Kroger finally announced Wednesday it was recalling all ground beef products with sell-by dates between May 21 and June 8. However, Kroger declined Thursday to release the number of meat suppliers it works with to supply its more than 2,470 supermarkets and stores in 31 states. FSIS too refused to name name – yet. FSIS also would not release information about the number or names of suppliers undergoing investigation, citing Kroger’s “proprietary business relations.”
As I said in a post in March of this year, “When is a Recall, not a Recall?”

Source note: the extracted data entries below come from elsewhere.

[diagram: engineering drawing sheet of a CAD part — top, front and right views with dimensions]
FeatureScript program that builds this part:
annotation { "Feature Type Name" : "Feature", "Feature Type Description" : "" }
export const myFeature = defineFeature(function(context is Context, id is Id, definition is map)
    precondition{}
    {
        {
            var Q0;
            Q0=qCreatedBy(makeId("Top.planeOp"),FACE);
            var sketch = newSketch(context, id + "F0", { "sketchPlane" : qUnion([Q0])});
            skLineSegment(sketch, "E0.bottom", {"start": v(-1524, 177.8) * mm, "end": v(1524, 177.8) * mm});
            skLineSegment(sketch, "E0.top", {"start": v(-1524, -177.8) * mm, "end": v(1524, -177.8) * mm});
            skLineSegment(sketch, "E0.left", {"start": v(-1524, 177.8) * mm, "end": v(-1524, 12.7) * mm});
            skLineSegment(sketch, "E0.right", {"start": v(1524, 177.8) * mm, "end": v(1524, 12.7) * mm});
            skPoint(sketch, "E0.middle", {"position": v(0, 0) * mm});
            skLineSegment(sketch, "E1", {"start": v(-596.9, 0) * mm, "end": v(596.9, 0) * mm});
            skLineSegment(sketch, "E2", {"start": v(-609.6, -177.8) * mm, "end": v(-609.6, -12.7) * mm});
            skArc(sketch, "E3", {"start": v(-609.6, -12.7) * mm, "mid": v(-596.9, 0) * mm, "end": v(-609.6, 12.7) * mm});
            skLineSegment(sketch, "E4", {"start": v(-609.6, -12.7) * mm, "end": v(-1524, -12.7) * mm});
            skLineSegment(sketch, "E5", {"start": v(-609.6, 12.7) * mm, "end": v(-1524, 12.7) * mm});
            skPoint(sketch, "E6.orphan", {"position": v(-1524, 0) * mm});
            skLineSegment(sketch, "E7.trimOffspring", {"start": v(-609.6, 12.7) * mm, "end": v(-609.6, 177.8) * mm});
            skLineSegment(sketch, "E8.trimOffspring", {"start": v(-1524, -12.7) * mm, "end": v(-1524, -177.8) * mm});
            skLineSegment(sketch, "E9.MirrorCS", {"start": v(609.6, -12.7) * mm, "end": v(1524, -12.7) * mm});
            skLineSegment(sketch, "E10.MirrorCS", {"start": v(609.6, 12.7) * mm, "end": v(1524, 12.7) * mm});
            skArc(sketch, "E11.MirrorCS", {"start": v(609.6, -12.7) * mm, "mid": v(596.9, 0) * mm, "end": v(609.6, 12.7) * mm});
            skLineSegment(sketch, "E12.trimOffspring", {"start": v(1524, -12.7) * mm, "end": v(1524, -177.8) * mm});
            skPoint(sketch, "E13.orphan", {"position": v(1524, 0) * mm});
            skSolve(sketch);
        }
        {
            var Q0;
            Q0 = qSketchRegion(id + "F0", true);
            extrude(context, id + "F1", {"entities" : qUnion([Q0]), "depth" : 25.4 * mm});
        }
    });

So, here is the rub: Richard Raymond, the USDA undersecretary for food safety, said USDA regulations prevent the department from disclosing Hallmark/Westland’s customers because such information is considered proprietary. Food safety groups have argued for lifting that restriction, saying it would give consumers more information during recalls, while some food industry groups have opposed it.
So, it is really time to change the rule. Recalls should be real, they should be complete and they should be transparent. The goal should be to protect consumers not a company’s customer list.
Nothing changes. Kroger should know who supplied the meat to these Michigan and Ohio stores. It should have grinding records so any E. coli O157:H7 contamination can be linked – quickly – back to the slaughter plant. Its failure to do so to date may mean that its record keeping is not what it should be. If that is the case, Krogers (which, because it regrinds meat in store, is strictly liable under the law as a "manufacturer" of E. coli-tainted hamburger) may be left holding the bag instead of pointing fingers.